> _SHORT EXERCISE 1_: Can you quote the RAID performance thread from "Bonnie++ measures random" up to and including "http://www.wlug.org.nz/HarddiskBenchmarks)"?
> _SHORT EXERCISE 2_:
Answer these about the RAID performance thread:
(a) In what range are the random I/O numbers typically found with Bonnie++?
(b) What RAID5/RAID10 read performance ratio is given for 14 drives?
(c) How many drives does Luke consider reasonable?

> _PROVIDED TEXT_:

****************************************

On 1/29/06 9:35 PM, "Charles Sprickman" <spork(at)bway(dot)net> wrote:

> What are you folks using to measure your arrays?

Bonnie++ measures random I/Os, numbers we find are typically in the 500/s
range, the best I've seen is 1500/s on a large Fibre Channel RAID0 (at
http://www.wlug.org.nz/HarddiskBenchmarks)

- Luke


From: hubert depesz lubaczewski <depesz(at)gmail(dot)com>
To: Luke Lonergan <LLonergan(at)greenplum(dot)com>
Cc: pgsql-performance(at)postgresql(dot)org
Subject: Re: Huge Data sets, simple queries
Date: 2006-01-30 17:53:29
Message-ID: 9e4684ce0601300953kdb9f812h12820410cc3d5580@mail.gmail.com
Views: Raw Message | Whole Thread | Download mbox | Resend email
Lists: pgsql-performance

On 1/29/06, Luke Lonergan <LLonergan(at)greenplum(dot)com> wrote:
> Oh - and about RAID 10 - for large data work it's more often a waste of
> disk performance-wise compared to RAID 5 these days. RAID5 will almost
> double the performance on a reasonable number of drives.

how many is reasonable?

depesz


From: "Luke Lonergan" <llonergan(at)greenplum(dot)com>
To: "hubert depesz lubaczewski" <depesz(at)gmail(dot)com>
Cc: pgsql-performance(at)postgresql(dot)org
Subject: Re: Huge Data sets, simple queries
Date: 2006-01-30 19:48:49
Message-ID: C003ADA1.1B4A0%llonergan@greenplum.com
Views: Raw Message | Whole Thread | Download mbox | Resend email
Lists: pgsql-performance

Depesz,

On 1/30/06 9:53 AM, "hubert depesz lubaczewski" <depesz(at)gmail(dot)com> wrote:

>> double the performance on a reasonable number of drives.
>
> how many is reasonable?

What I mean by that is: given a set of disks N, the read performance of RAID
will be equal to the drive read rate A times the number of drives used for
reading by the RAID algorithm. In the case of RAID5, that number is (N-1),
so the read rate is A x (N-1). In the case of RAID10, that number is N/2,
so the read rate is A x (N/2). So, the ratio of read performance
RAID5/RAID10 is (N-1)/(N/2) = 2 x (N-1)/N. For numbers of drives, this
ratio looks like this:
N RAID5/RAID10
3 1.33
6 1.67
8 1.75
14 1.86

So - I think reasonable would be 6-8, which are common disk configurations.

- Luke

****************************************

> _DATASET EXCERPT_:
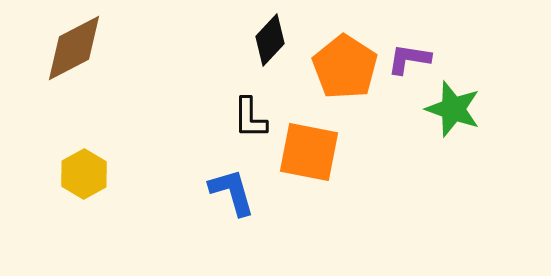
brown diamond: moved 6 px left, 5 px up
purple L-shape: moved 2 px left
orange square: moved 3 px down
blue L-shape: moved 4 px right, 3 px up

****************************************

> _RESULT 1_:
Bonnie++ measures random I/Os, numbers we find are typically in the 500/s
range, the best I've seen is 1500/s on a large Fibre Channel RAID0 (at
http://www.wlug.org.nz/HarddiskBenchmarks)

> _RESULT 2_:
(a) Typically in the 500/s range.
(b) 1.86.
(c) 6-8 drives.